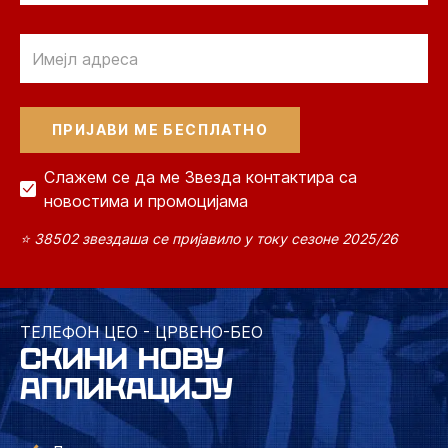
Email
Слажем се да ме Звезда контактира са
новостима и промоцијама
⭐ 38502 звездаша се пријавило у току сезоне 2025/26
ТЕЛЕФОН ЦЕО - ЦРВЕНО-БЕО
СКИНИ НОВУ
АПЛИКАЦИЈУ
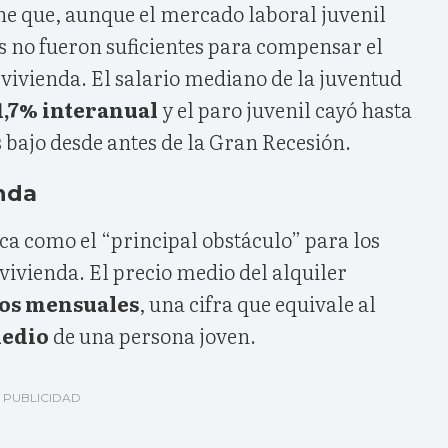
ne que, aunque el mercado laboral juvenil
s no fueron suficientes para compensar el
vivienda. El salario mediano de la juventud
1,7% interanual
y el paro juvenil cayó hasta
s bajo desde antes de la Gran Recesión.
enda
ca como el “principal obstáculo” para los
 vivienda. El precio medio del alquiler
ros mensuales
, una cifra que equivale al
medio
de una persona joven.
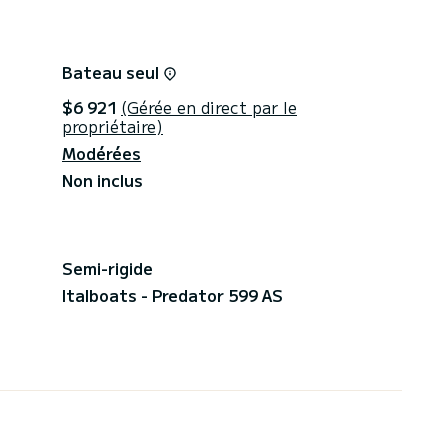
Bateau seul
$6 921
(Gérée en direct par le
propriétaire)
Modérées
Non inclus
Semi-rigide
Italboats - Predator 599 AS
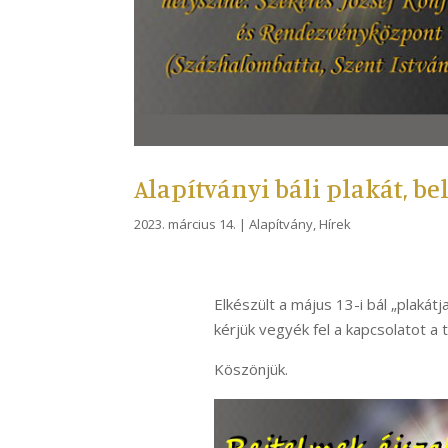
Alapítványi báli plakát, be
2023. március 14.
|
Alapítvány
,
Hírek
Elkészült a május 13-i bál „plakát
kérjük vegyék fel a kapcsolatot a t
Köszönjük.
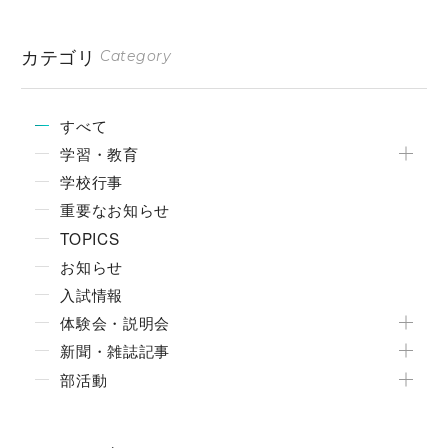
カテゴリ
Category
すべて
学習・教育
学校行事
重要なお知らせ
TOPICS
お知らせ
入試情報
体験会・説明会
新聞・雑誌記事
部活動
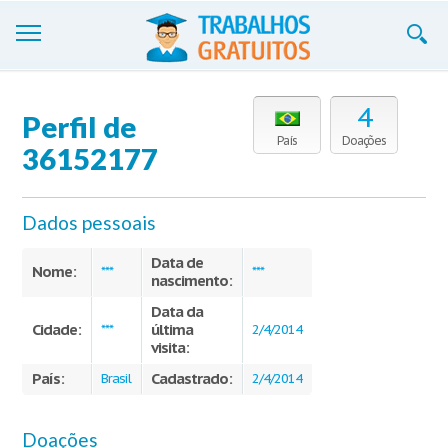
Trabalhos
4
Perfil de
Cadastre-se
País
Doações
36152177
Entre
Dados pessoais
Blog
Data de
Contate-nos
Nome:
***
***
nascimento:
Data da
Cidade:
última
***
2/4/2014
visita:
País:
Cadastrado:
Brasil
2/4/2014
Doações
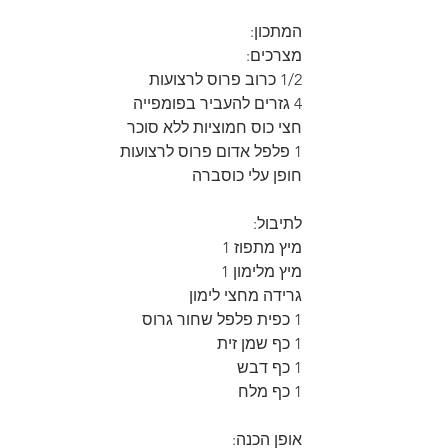
המתכון:
מצרכים:
1/2 כרוב פרוס לרצועות
4 גזרים להעביר בפומפייה
חצי כוס חמוציות ללא סוכר
1 פלפל אדום פרוס לרצועות
חופן עלי כוסברה
לתיבול:
מיץ מתפוז 1
מיץ מלימון 1
גרידה מחצי לימון
1 כפית פלפל שחור גרוס
1 כף שמן זית
1 כף דבש
1 כף מלח
אופן הכנה:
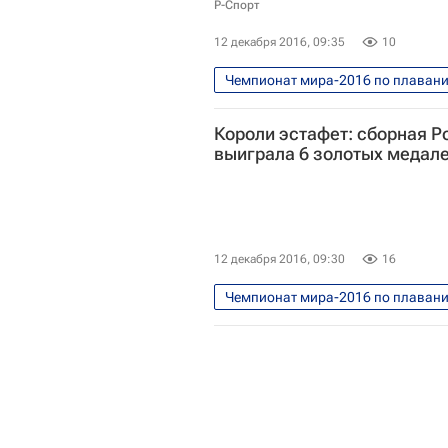
Андрей Шабасов
Александ
Р-Спорт
Вероника Андрусенко
12 декабря 2016, 09:35
10
Чемпионат мира-2016 по плаванию
Водные виды
Чемпионат ми
Короли эстафет: сборная Р
Вероника Андрусенко
выиграла 6 золотых медал
12 декабря 2016, 09:30
16
Чемпионат мира-2016 по плаванию
Фото
Водные виды
Ч
Сборная России по плаванию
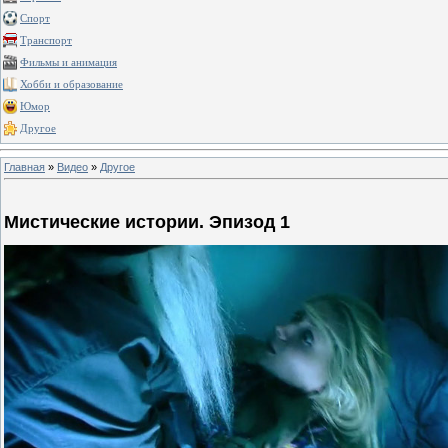
Спорт
Транспорт
Фильмы и анимация
Хобби и образование
Юмор
Другое
Главная
»
Видео
»
Другое
Мистические истории. Эпизод 1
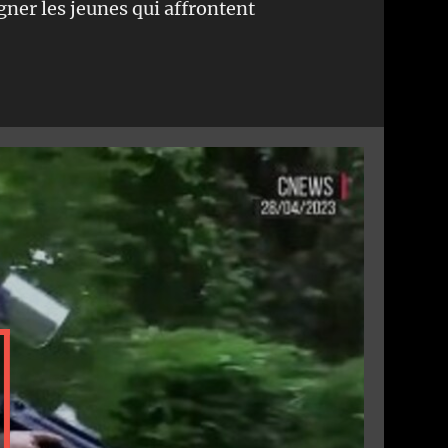
gner les jeunes qui affrontent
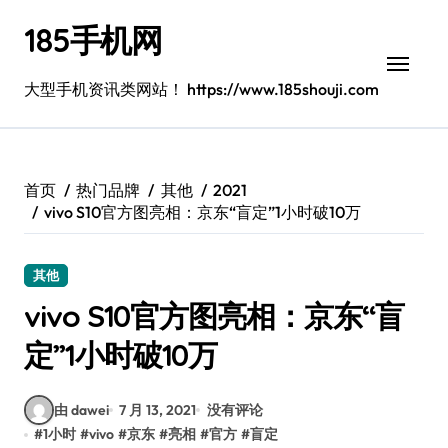
跳
185手机网
转
到
内
大型手机资讯类网站！ https://www.185shouji.com
容
首页
热门品牌
其他
2021
vivo S10官方图亮相：京东“盲定”1小时破10万
其他
vivo S10官方图亮相：京东“盲
定”1小时破10万
由 dawei
7 月 13, 2021
没有评论
#
1小时
#
vivo
#
京东
#
亮相
#
官方
#
盲定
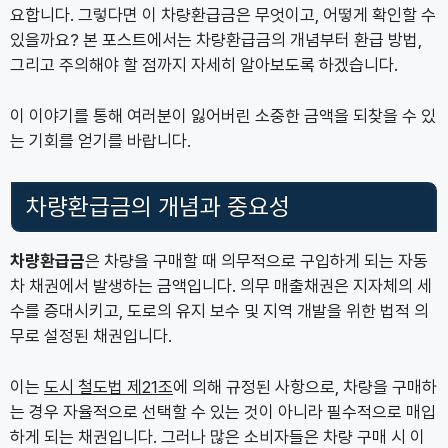
요합니다. 그렇다면 이 차량환급금은 무엇이고, 어떻게 확인할 수
있을까요? 본 포스트에서는 차량환급금의 개념부터 환급 방법,
그리고 주의해야 할 점까지 자세히 알아보도록 하겠습니다.
이 이야기를 통해 여러분이 잃어버린 소중한 금액을 되찾을 수 있
는 기회를 얻기를 바랍니다.
차량환급금의 개념과 중요성
차량환급금
은 차량을 구매할 때 의무적으로 구입하게 되는 자동
차 채권에서 발생하는 금액입니다. 의무 매출채권은 지자체의 세
수를 증대시키고, 도로의 유지 보수 및 지역 개발을 위한 법적 의
무로 설정된 채권입니다.
이는
도시 철도법 제21조
에 의해 규정된 사항으로, 차량을 구매하
는 경우 자율적으로 선택할 수 있는 것이 아니라 필수적으로 매입
하게 되는 채권입니다. 그러나 많은 소비자들은 차량 구매 시 이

-=-=-

→ **Problem**
Reproduce all of the lines above word for word, leaving out the pictures.

→ **Written solution**
Email
Слажем се да ме Звезда контактира са
новостима и промоцијама
⭐ 38502 звездаша се пријавило у току сезоне 2025/26
ТЕЛЕФОН ЦЕО - ЦРВЕНО-БЕО
СКИНИ НОВУ
АПЛИКАЦИЈУ
ne que, aunque el mercado laboral juvenil
s no fueron suficientes para compensar el
vivienda. El salario mediano de la juventud
1,7% interanual
y el paro juvenil cayó hasta
s bajo desde antes de la Gran Recesión.
enda
ca como el “principal obstáculo” para los
 vivienda. El precio medio del alquiler
ros mensuales
, una cifra que equivale al
medio
de una persona joven.
Bateau seul
$6 921
(Gérée en direct par le
propriétaire)
Modérées
Non inclus
Semi-rigide
Italboats - Predator 599 AS
Alapítványi báli plakát, be
2023. március 14.
|
Alapítvány
,
Hírek
Elkészült a május 13-i bál „plakát
kérjük vegyék fel a kapcsolatot a t
Köszönjük.
カテゴリ
Category
すべて
学習・教育
学校行事
重要なお知らせ
TOPICS
お知らせ
入試情報
体験会・説明会
新聞・雑誌記事
部活動
Trabalhos
4
Perfil de
Cadastre-se
País
Doações
36152177
Entre
Dados pessoais
Blog
Data de
Contate-nos
Nome:
***
***
nascimento:
Data da
Cidade:
última
***
2/4/2014
visita:
País:
Cadastrado:
Brasil
2/4/2014
Doações
המתכון:
מצרכים:
1/2 כרוב פרוס לרצועות
4 גזרים להעביר בפומפייה
חצי כוס חמוציות ללא סוכר
1 פלפל אדום פרוס לרצועות
חופן עלי כוסברה
לתיבול:
מיץ מתפוז 1
מיץ מלימון 1
גרידה מחצי לימון
1 כפית פלפל שחור גרוס
1 כף שמן זית
1 כף דבש
1 כף מלח
אופן הכנה:
Андрей Шабасов
Александ
Р-Спорт
Вероника Андрусенко
12 декабря 2016, 09:35
10
Чемпионат мира-2016 по плаванию
Водные виды
Чемпионат ми
Короли эстафет: сборная Р
Вероника Андрусенко
выиграла 6 золотых медал
12 декабря 2016, 09:30
16
Чемпионат мира-2016 по плаванию
Фото
Водные виды
Ч
Сборная России по плаванию
Спорт
Транспорт
Фильмы и анимация
Хобби и образование
Юмор
Другое
Главная
»
Видео
»
Другое
Мистические истории. Эпизод 1
gner les jeunes qui affrontent
跳
185手机网
转
到
内
大型手机资讯类网站！ https://www.185shouji.com
容
首页
热门品牌
其他
2021
vivo S10官方图亮相：京东“盲定”1小时破10万
其他
vivo S10官方图亮相：京东“盲
定”1小时破10万
由 dawei
7 月 13, 2021
没有评论
#
1小时
#
vivo
#
京东
#
亮相
#
官方
#
盲定
요합니다. 그렇다면 이 차량환급금은 무엇이고, 어떻게 확인할 수
있을까요? 본 포스트에서는 차량환급금의 개념부터 환급 방법,
그리고 주의해야 할 점까지 자세히 알아보도록 하겠습니다.
이 이야기를 통해 여러분이 잃어버린 소중한 금액을 되찾을 수 있
는 기회를 얻기를 바랍니다.
차량환급금의 개념과 중요성
차량환급금
은 차량을 구매할 때 의무적으로 구입하게 되는 자동
차 채권에서 발생하는 금액입니다. 의무 매출채권은 지자체의 세
수를 증대시키고, 도로의 유지 보수 및 지역 개발을 위한 법적 의
무로 설정된 채권입니다.
이는
도시 철도법 제21조
에 의해 규정된 사항으로, 차량을 구매하
는 경우 자율적으로 선택할 수 있는 것이 아니라 필수적으로 매입
하게 되는 채권입니다. 그러나 많은 소비자들은 차량 구매 시 이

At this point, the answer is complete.